Martin Luther King Jr. was an American Baptist minister and activist who became the most visible spokesperson and leader in the civil rights movement from 1954 until his death in 1968.
King led the 1955 Montgomery bus boycott and helped organize the nonviolent 1963 protests in Birmingham, Alabama. He also helped organize the 1963 March on Washington, where he delivered his famous “I Have a Dream” speech. On October 14, 1964, King won the Nobel Peace Prize for combating racial inequality through nonviolent resistance. In 1965, he helped to organise the Selma to Montgomery marches.
Martin Luther King Jr. was assassinated in 1968.
The civil rights movement in the United States was a decades-long movement, with the goal of enforcing constitutional and legal rights for African Americans that other Americans already enjoyed.
The Montgomery bus boycott was a political and social protest campaign against the policy of racial segregation on public transport in Montgomery, Alabama. It was a key event in the civil rights movement. The campaign lasted from December 5, 1955 — the Monday after Rosa Parks, an African-American woman, was arrested for refusing to surrender her seat to a white person — to December 20, 1956, when a United States Supreme Court decision declared the laws that segregated buses were unconstitutional.

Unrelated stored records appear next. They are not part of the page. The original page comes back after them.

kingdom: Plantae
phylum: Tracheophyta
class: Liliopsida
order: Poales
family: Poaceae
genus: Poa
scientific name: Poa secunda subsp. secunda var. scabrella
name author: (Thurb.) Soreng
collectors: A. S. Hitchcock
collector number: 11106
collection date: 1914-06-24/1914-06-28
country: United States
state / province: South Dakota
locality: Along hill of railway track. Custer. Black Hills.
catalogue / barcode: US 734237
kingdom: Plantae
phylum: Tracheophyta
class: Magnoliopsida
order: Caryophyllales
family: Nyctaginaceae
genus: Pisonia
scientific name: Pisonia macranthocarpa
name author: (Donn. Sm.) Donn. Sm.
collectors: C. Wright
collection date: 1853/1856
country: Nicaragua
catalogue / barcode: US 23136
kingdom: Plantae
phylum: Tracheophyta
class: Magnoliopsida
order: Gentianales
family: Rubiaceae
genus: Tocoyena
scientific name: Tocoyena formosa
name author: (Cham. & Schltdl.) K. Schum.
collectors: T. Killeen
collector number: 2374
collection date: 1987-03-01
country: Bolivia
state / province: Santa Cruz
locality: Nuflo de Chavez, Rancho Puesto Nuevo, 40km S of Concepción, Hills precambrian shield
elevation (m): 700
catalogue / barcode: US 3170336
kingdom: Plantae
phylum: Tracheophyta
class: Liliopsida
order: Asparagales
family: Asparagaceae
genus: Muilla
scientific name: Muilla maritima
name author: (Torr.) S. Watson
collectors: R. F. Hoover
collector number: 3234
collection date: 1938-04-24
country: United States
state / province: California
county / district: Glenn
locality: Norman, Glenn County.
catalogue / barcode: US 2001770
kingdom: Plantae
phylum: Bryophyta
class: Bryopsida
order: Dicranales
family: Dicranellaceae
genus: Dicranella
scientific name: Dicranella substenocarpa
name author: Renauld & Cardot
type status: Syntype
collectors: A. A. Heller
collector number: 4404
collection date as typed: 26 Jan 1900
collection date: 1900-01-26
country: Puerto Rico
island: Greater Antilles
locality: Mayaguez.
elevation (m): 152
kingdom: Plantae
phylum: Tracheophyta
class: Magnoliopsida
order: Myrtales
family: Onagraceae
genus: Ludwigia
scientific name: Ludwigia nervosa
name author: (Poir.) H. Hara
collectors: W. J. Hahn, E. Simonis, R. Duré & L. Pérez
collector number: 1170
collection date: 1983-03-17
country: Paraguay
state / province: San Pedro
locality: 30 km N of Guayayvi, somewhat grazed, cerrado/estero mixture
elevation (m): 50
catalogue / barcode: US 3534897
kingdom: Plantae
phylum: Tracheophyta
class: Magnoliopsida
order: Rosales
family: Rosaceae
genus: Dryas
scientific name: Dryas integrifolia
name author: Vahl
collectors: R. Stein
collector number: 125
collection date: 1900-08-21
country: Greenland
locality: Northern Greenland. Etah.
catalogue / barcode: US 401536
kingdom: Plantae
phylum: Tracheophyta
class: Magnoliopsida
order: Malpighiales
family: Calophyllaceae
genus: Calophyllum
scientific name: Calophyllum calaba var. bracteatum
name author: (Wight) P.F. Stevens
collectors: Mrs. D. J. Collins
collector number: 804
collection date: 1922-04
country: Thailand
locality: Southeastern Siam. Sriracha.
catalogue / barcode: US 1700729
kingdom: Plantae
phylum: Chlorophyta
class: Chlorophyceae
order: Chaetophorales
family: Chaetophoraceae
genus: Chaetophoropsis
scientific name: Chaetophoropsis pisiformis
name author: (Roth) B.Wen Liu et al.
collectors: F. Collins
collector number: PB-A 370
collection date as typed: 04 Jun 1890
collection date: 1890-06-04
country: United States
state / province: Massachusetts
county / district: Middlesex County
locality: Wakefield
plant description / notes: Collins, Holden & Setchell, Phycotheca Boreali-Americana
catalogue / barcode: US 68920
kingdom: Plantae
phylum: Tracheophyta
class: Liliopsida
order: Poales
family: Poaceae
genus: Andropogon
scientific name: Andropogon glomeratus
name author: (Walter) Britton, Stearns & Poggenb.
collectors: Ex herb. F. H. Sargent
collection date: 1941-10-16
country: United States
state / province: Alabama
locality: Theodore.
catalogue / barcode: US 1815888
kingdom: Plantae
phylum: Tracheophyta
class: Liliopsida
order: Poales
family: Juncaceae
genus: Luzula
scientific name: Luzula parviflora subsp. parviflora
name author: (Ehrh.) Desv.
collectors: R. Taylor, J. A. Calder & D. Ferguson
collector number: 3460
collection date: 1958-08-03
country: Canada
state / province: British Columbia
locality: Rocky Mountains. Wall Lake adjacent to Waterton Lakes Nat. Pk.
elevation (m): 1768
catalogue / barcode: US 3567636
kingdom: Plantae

The purpose of the March on Washington was to advocate for the civil and economic rights of African Americans.
“I have a dream” is one of the most famous public speeches ever made. In the speech Martin Luther King called for civil and economic rights and an end to racism in the United States. Delivered to over 250,000 civil rights supporters from the steps of the Lincoln Memorial in Washington, D.C., the speech was a defining moment of the civil rights movement.
The Selma to Montgomery marches were three protest marches, held in 1965. The marches were organized by nonviolent activists to demonstrate the desire of African-American citizens to exercise their constitutional right to vote, and were part of a broader voting rights movement underway throughout the American South. By highlighting racial injustice, they contributed to the passage that year of the Voting Rights Act, a landmark federal achievement of the Civil Rights Movement.
Discussing the history of the civil rights movement in the US, and how things have changed for people of colour living here in the UK, gives us a way to acknowledge the mistakes of the past whilst celebrating achievements.
MLK Day also gives us the opportunity to discuss racism here in the UK. Do we think racism is getting worse? What can we do to combat racism in schools and the wider community?